Give back every line of the material below exactly, but no images.

§ **Study material**:
⟨

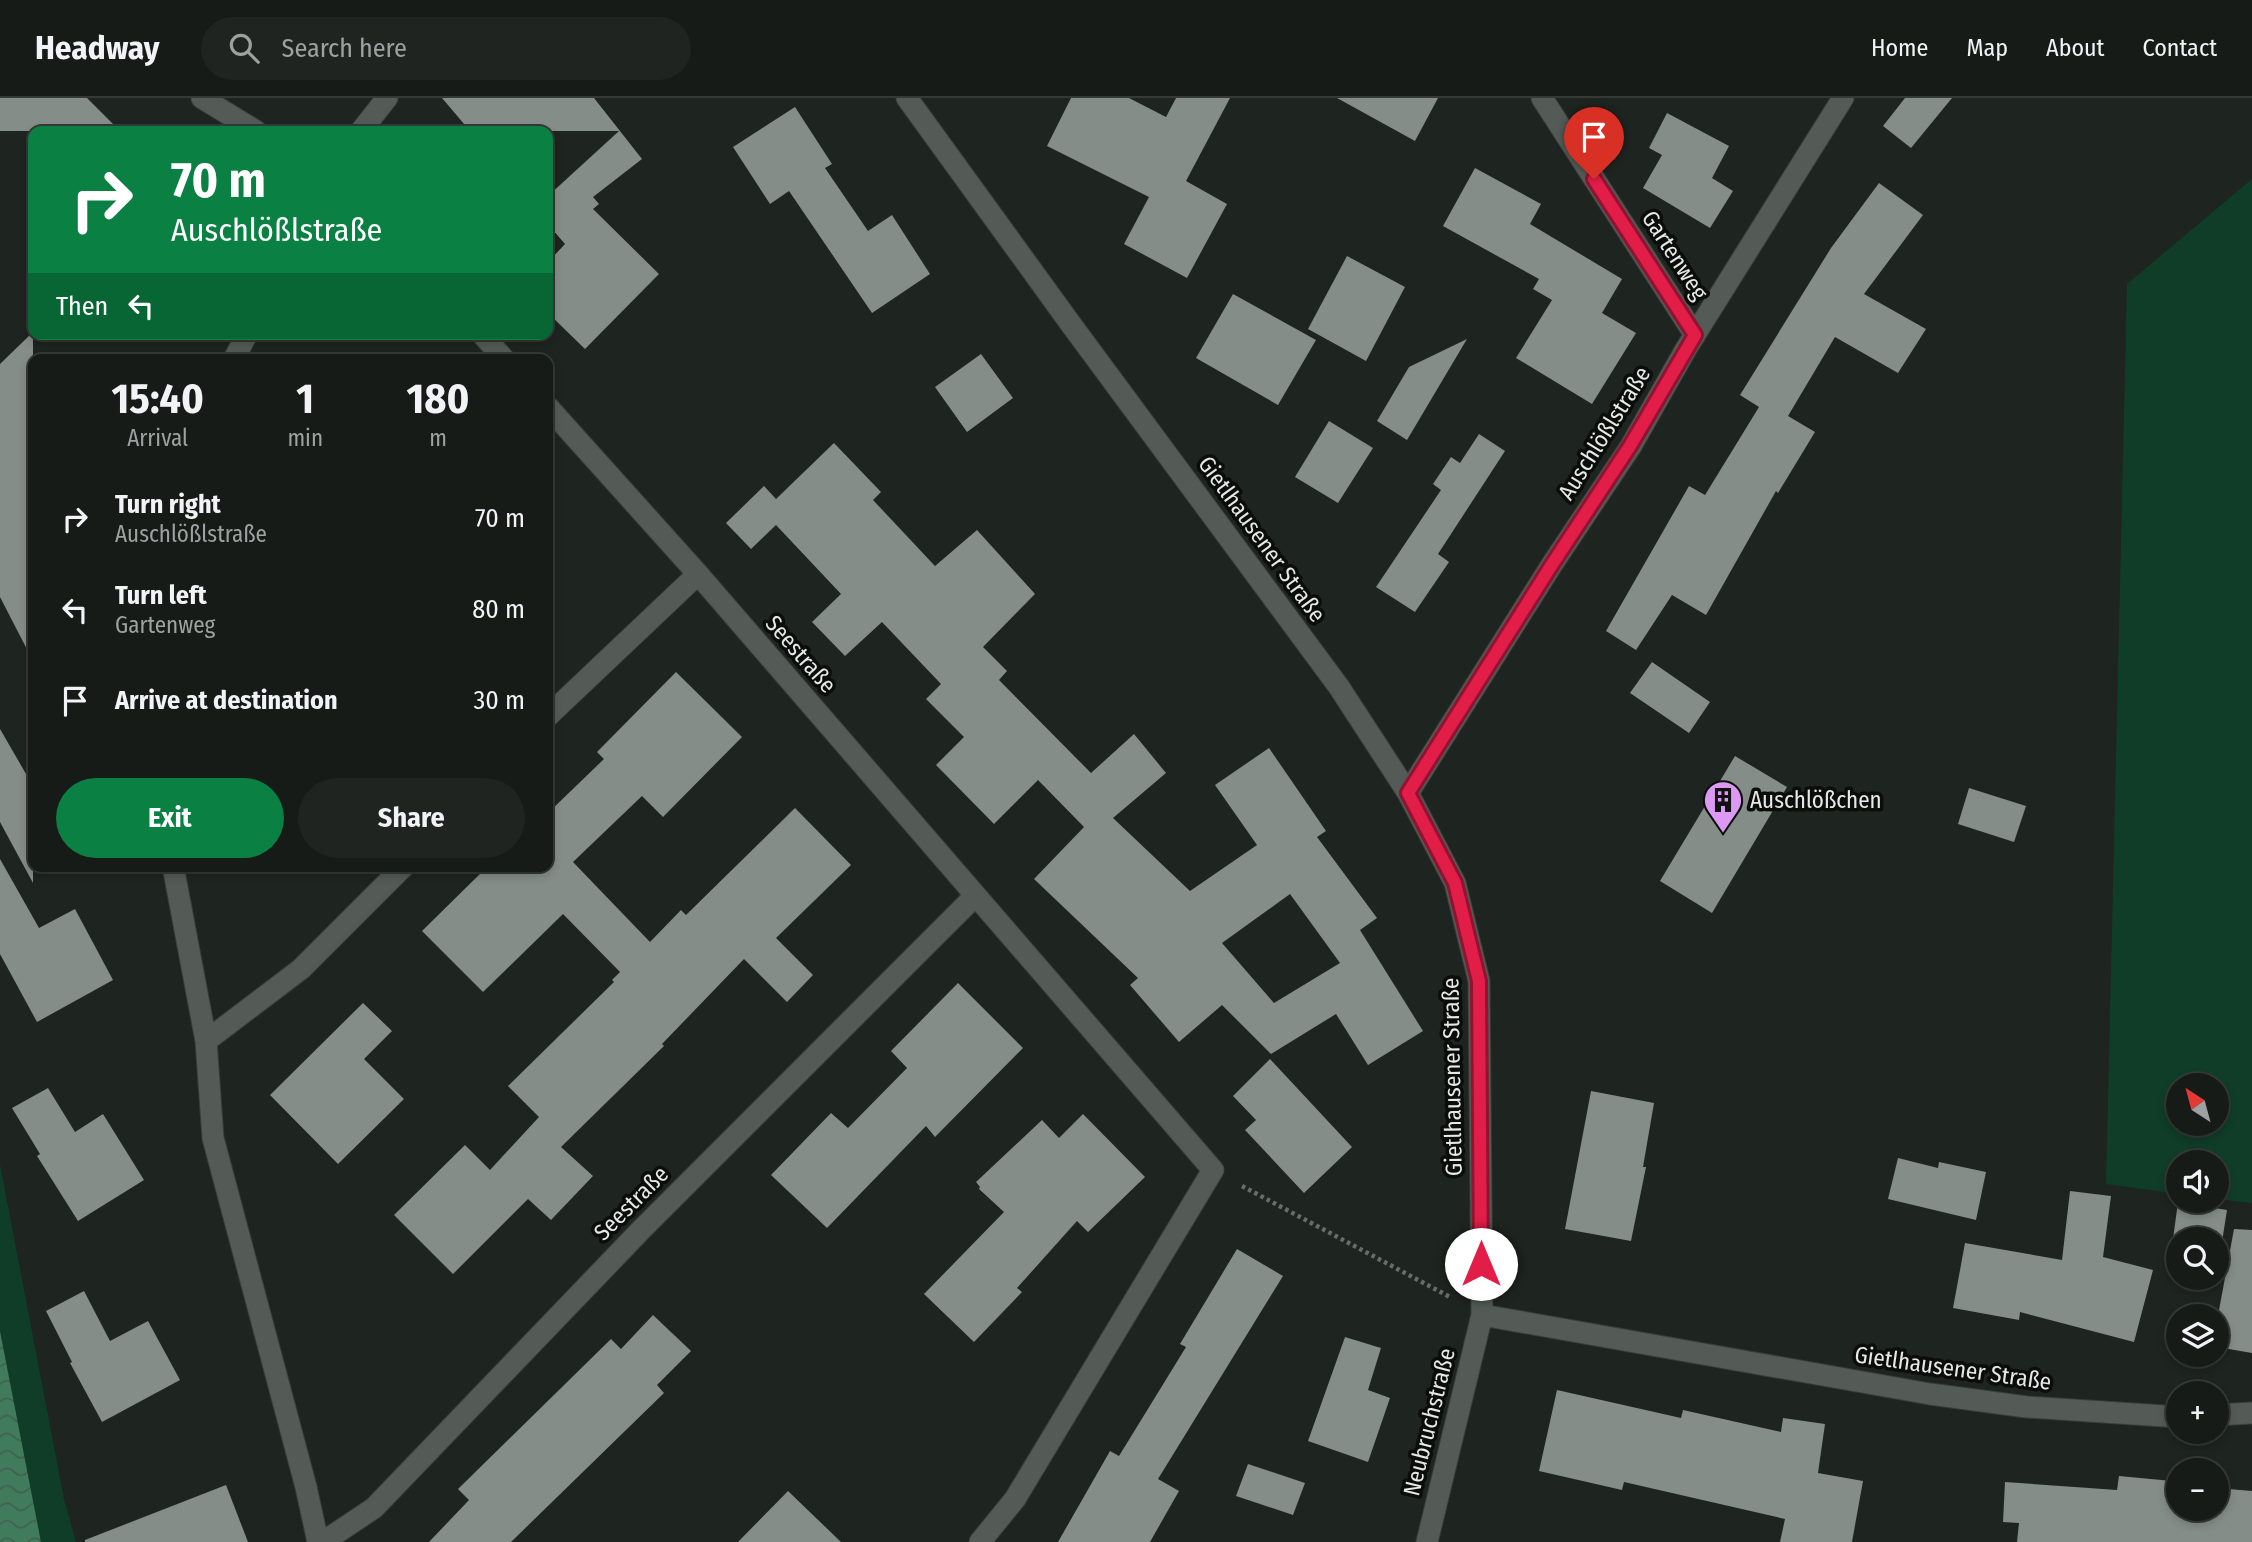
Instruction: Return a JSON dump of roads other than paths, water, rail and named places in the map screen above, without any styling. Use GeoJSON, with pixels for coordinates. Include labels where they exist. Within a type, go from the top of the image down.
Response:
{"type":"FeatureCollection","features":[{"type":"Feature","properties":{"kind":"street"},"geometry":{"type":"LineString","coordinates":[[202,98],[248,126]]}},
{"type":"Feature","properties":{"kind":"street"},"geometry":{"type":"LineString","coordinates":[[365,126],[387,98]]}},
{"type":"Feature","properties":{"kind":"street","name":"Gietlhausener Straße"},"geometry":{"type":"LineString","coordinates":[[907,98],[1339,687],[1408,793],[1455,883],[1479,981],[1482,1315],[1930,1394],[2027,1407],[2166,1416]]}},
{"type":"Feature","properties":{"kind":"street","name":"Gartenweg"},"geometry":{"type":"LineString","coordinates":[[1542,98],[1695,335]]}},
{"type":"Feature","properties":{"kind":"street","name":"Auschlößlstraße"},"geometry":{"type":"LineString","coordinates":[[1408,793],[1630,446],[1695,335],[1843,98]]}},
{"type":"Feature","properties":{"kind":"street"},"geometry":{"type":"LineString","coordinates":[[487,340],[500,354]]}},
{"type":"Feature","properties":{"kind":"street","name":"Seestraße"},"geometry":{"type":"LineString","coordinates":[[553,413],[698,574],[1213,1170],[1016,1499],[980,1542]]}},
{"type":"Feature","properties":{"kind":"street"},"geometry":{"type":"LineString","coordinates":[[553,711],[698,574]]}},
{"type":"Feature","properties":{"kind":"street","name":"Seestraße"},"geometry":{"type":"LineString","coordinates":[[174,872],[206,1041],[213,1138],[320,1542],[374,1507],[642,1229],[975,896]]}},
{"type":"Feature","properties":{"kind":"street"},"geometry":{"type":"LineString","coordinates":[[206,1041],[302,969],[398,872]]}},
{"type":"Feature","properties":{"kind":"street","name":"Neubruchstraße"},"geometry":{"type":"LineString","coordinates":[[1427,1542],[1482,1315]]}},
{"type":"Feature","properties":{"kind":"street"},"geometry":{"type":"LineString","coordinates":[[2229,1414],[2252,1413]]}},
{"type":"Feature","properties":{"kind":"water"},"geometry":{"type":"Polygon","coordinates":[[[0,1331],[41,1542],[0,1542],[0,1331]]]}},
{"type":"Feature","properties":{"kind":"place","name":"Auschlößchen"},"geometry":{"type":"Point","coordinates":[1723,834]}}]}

⟩

§ **Exercise result**:
Instruction: Return a JSON dump of roads other than paths, water, rail and named places in the map screen above, without any styling. Use GeoJSON, with pixels for coordinates. Include labels where they exist. Within a type, go from the top of the image down.
Response:
{"type":"FeatureCollection","features":[{"type":"Feature","properties":{"kind":"street"},"geometry":{"type":"LineString","coordinates":[[202,98],[248,126]]}},
{"type":"Feature","properties":{"kind":"street"},"geometry":{"type":"LineString","coordinates":[[365,126],[387,98]]}},
{"type":"Feature","properties":{"kind":"street","name":"Gietlhausener Straße"},"geometry":{"type":"LineString","coordinates":[[907,98],[1339,687],[1408,793],[1455,883],[1479,981],[1482,1315],[1930,1394],[2027,1407],[2166,1416]]}},
{"type":"Feature","properties":{"kind":"street","name":"Gartenweg"},"geometry":{"type":"LineString","coordinates":[[1542,98],[1695,335]]}},
{"type":"Feature","properties":{"kind":"street","name":"Auschlößlstraße"},"geometry":{"type":"LineString","coordinates":[[1408,793],[1630,446],[1695,335],[1843,98]]}},
{"type":"Feature","properties":{"kind":"street"},"geometry":{"type":"LineString","coordinates":[[487,340],[500,354]]}},
{"type":"Feature","properties":{"kind":"street","name":"Seestraße"},"geometry":{"type":"LineString","coordinates":[[553,413],[698,574],[1213,1170],[1016,1499],[980,1542]]}},
{"type":"Feature","properties":{"kind":"street"},"geometry":{"type":"LineString","coordinates":[[553,711],[698,574]]}},
{"type":"Feature","properties":{"kind":"street","name":"Seestraße"},"geometry":{"type":"LineString","coordinates":[[174,872],[206,1041],[213,1138],[320,1542],[374,1507],[642,1229],[975,896]]}},
{"type":"Feature","properties":{"kind":"street"},"geometry":{"type":"LineString","coordinates":[[206,1041],[302,969],[398,872]]}},
{"type":"Feature","properties":{"kind":"street","name":"Neubruchstraße"},"geometry":{"type":"LineString","coordinates":[[1427,1542],[1482,1315]]}},
{"type":"Feature","properties":{"kind":"street"},"geometry":{"type":"LineString","coordinates":[[2229,1414],[2252,1413]]}},
{"type":"Feature","properties":{"kind":"water"},"geometry":{"type":"Polygon","coordinates":[[[0,1331],[41,1542],[0,1542],[0,1331]]]}},
{"type":"Feature","properties":{"kind":"place","name":"Auschlößchen"},"geometry":{"type":"Point","coordinates":[1723,834]}}]}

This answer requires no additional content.